• List of tasks:
- A) In the text on smartphones and the news media, how many journalists worldwide did the Committee to Protect Journalists report as jailed in 2016?
- B) Duplicate the passage of the smartphone news text starting with "Many scholarly studies" and going on through "journalists were killed.".
- C) Write the next part of the text on smartphones and the news media, picking up after its final sentence.

• Supplied text:
==*==

Print newspapers organise themselves through sectionals, prioritising news as well as separating news from opinion pages. Today, however, most people get their news from smartphones.

But the smartphone has eliminated the space between news, opinions, and ads and sponsored news. In Google News, BuzzFeed and The New York Times are the same.

The brand does not matter for the hurried consumer of news.

Internet journalism is having a transformative impact on the news media ecosystem and the way people seek information and communicate with each other.

Many scholarly studies have discussed the decline of the traditional news media due to the rise of mobile news platforms.

Some newspapers have closed down, while others have become twice weekly or weekend newspapers.

Some newspapers such as US News and World Report have become completely online newspapers and lost their distinct identity.

The power of the smartphone and the reach and influence of the new generation of cyber-age grassroots civic journalists have grabbed the attention of governments around the world, particularly authoritarian and repressive ones, which have unleashed their brutal countermeasures.

The Committee to Protect Journalists reported that 259 journalists worldwide were jailed in 2016.

Forty-eight journalists were killed.

Traditional journalists have played important watchdog investigative roles based on their abilities to cultivate confidential sources.

For example, Bob Woodward and Carl Bernstein of The Washington Post depended on a confidential source, Deep Throat, an FBI agent Mark Felt, for their path-breaking investigative reporting about Watergate that brought President Nixon down.

==*==

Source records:

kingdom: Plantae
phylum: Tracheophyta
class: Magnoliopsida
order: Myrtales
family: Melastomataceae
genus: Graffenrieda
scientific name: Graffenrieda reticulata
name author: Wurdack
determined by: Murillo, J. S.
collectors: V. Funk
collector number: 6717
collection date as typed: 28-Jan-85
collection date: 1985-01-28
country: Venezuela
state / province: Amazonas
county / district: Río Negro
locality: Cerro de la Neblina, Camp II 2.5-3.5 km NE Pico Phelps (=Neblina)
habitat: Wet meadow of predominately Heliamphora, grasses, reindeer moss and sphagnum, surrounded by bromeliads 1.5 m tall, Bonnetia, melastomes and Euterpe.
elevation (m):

==*==

• Answers:
- A) 259 journalists.

- B)
Many scholarly studies have discussed the decline of the traditional news media due to the rise of mobile news platforms.

Some newspapers have closed down, while others have become twice weekly or weekend newspapers.

Some newspapers such as US News and World Report have become completely online newspapers and lost their distinct identity.

The power of the smartphone and the reach and influence of the new generation of cyber-age grassroots civic journalists have grabbed the attention of governments around the world, particularly authoritarian and repressive ones, which have unleashed their brutal countermeasures.

The Committee to Protect Journalists reported that 259 journalists worldwide were jailed in 2016.

Forty-eight journalists were killed.

- C)
Corporate whistle-blowers have disclosed corrupt accounting practices, faulty products, and other malfeasances to traditional journalists so that society might benefit, as it has happened recently in the case of the Volkswagen emission scandal, for example.

But cyber journalism is changing the climate of newsgathering and investigative reporting. Today online journalists, who may originate their investigative reporting from anywhere, can provide readers with unfiltered news, just as BuzzFeed did by publishing raw unverified blackmailing dossier about Donald Trump's liaison in a Moscow hotel long before he entered the presidential election race.

Some non-profit organisations publish news leaks and classified information from clandestine anonymous sources.

Some are challenging the traditional news media to launch their own investigation for their commercial customers.

Sometime they collaborate, as it happened in 2010 between WikiLeaks and some major newspapers including The New York Times, The Guardian (London) and Der Spiegel (Germany), regarding the release of classified documents about the Iraq War.

Now we have a new media actor on the world stage, Putin's Russia, and perhaps others, who can do a better job than Deep Throat did for The Washington Post investigative reporters.

The spread of selective disinformation by Russia, according to US intelligence agencies, about Hillary Clinton might have played an unspecified role during the presidential election.

It's not only online journalists and whistleblowing social media sites but also private spy agencies that have begun to investigate hidden public spaces where earlier traditional journalists used to go.

Non-media foreign agencies that have played a role in US politics may also do so in other democratic countries such as India by spreading disinformation.

In this age of democratisation of news, alternative truths, alternative realities and Russian kompromat, the solution is candid, straightforward journalism.

Although it may be impolitic to call the US President a liar, journalists must call a spade a spade if there's a 'reckless disregard of the truth.'

Excessive deference can be corrosive to the democratic value of checks-and-balances.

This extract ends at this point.